---- INPUT DATA
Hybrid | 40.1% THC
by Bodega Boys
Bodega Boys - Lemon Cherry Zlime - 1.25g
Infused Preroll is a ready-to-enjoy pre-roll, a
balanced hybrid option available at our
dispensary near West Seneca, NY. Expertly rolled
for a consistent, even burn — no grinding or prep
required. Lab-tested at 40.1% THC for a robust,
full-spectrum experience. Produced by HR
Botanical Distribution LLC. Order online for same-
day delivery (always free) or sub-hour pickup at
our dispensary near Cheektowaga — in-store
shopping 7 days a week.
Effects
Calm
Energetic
--------
TO-DO ITEM:
Find the lines above holding the word "dispensary" and show them.

EXERCISE ANSWER:
dispensary near West Seneca, NY. Expertly rolled
our dispensary near Cheektowaga — in-store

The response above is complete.